My name is Travis Longcore. I am a scientist and advocate working on ecological management, stewardship, and design. Since the mid-1990s, I have studied, restored, protected, and enjoyed nature in and around cities. I’ve kept a foot in both applied and academic worlds. For research and teaching, I am an adjunct member of the faculty at the UCLA Institute of the Environment and Sustainability. For applied projects, I am the Science Director of The Urban Wildlands Group (nonprofit) and a Senior Environmental Scientist for Land IQ (commercial). As a consultant, I work with design professionals in architecture and landscape architecture and with attorneys. And apparently the most noticeable thing about me is that I am “tall, with an unpruned thatch of brown hair.”

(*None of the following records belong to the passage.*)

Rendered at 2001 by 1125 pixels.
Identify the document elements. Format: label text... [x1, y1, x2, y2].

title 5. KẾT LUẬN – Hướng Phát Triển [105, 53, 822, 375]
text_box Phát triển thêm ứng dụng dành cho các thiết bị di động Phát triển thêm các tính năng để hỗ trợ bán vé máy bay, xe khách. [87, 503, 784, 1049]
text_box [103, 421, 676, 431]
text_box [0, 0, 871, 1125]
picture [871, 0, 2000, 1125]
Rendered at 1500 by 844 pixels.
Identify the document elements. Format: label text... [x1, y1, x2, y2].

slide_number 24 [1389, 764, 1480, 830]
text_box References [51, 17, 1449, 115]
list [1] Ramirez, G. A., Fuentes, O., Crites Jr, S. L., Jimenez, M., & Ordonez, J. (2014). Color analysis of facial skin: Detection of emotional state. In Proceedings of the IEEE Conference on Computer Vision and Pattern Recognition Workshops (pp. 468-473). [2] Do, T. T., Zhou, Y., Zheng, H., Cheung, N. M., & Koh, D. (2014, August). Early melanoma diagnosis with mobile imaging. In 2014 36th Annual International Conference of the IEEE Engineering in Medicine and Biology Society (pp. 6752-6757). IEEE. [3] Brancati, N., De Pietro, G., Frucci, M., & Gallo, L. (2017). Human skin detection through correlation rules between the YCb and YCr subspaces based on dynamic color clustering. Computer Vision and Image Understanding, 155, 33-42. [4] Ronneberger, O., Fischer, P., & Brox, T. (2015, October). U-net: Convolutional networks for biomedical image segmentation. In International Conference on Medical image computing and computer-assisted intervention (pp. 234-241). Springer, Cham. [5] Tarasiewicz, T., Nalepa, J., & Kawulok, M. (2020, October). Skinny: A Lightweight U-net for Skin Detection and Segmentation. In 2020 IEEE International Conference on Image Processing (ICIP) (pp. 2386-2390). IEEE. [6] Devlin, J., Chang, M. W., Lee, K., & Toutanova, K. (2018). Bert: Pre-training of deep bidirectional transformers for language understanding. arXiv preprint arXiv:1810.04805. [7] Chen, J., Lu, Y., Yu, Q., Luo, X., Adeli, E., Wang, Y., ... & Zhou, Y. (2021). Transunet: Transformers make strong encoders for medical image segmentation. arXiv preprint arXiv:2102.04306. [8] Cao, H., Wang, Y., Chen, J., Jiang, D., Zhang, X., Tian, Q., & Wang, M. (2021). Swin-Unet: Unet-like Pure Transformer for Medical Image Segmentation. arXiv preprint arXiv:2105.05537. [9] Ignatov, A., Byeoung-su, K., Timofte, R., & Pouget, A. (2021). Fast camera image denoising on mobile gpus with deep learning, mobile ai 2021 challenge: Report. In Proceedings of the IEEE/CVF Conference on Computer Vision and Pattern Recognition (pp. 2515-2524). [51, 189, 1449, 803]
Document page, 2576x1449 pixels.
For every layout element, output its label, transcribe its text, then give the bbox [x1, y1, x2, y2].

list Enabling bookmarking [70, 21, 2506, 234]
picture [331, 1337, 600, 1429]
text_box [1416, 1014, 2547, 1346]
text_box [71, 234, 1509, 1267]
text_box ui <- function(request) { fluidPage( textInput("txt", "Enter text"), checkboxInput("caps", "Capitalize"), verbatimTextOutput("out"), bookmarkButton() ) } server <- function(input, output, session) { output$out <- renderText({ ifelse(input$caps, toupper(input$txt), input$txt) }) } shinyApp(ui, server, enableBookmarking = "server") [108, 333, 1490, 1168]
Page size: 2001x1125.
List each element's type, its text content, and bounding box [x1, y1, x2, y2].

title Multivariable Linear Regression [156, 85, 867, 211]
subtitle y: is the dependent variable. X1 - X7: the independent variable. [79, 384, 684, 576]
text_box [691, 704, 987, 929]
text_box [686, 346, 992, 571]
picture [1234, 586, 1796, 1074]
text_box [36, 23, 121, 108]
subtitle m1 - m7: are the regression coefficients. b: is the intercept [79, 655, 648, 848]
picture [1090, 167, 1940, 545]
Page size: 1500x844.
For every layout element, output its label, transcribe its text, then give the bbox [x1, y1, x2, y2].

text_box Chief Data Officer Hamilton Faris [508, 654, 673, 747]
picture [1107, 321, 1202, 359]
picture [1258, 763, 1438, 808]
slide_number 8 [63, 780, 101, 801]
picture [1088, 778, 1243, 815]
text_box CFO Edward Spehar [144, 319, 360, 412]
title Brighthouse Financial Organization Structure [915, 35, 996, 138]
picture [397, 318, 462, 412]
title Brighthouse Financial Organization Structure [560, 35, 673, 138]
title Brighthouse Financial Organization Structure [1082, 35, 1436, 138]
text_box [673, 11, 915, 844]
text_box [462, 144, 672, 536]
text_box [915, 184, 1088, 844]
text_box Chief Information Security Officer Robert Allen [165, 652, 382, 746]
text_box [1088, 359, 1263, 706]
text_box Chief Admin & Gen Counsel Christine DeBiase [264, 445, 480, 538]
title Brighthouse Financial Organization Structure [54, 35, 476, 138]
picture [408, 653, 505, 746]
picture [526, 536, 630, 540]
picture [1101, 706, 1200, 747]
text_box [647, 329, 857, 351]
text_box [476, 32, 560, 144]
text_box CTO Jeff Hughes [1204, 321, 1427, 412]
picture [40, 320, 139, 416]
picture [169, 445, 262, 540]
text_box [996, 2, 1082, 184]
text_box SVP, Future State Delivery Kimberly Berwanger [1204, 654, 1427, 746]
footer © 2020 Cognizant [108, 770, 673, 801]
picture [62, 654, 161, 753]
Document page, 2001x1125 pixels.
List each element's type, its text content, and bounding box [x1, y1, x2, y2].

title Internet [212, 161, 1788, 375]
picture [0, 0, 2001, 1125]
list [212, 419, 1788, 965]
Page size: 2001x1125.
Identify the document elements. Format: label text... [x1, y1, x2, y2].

The world is experiencing two intersecting trends that define life in the 21stcentury. First, in the ongoing biodiversity crisis species are being lost at a rate matched only by the previous five mass extinction spasms of deep history. Second, human settlement is concentrating in cities at a rate unprecedented in history, with urban life defining human experience on most continents. Our work is based on the premise that these two trends are related, deserve to be understood, and are inherently spatial in nature. They are about the distribution of phenomena on the Earth — and consequently can be better understood and managed with the support of spatial analysis, which allows for creative insights and solutions to cut across scales that include the site, neighborhood, city, watershed, region, continent, and globe.
To understand and improve the conditions in cities both for people and nature is an inherently interdisciplinary endeavor. I seek to ask questions that increase scientific understanding and carry those insights through to inspire design and inform policy. Because finding solutions is even more difficult than diagnosing problems, I have always design research projects from the start so that they can be applied by decisionmakers addressing these challenges.
The “new” field of Geodesign integrates spatial analysis with planning and design efforts to reduce impacts on the environment and “make informed decisions about the best possible future.” It builds on and extends McHarg’s Design with Nature framework to harness the power of current spatial technologies, data, and analysis. As humanity is forced into the difficult decisions that will be necessary for an inevitable transition to a steady-state economy, geodesign provides a framework for collective decisionmaking and action.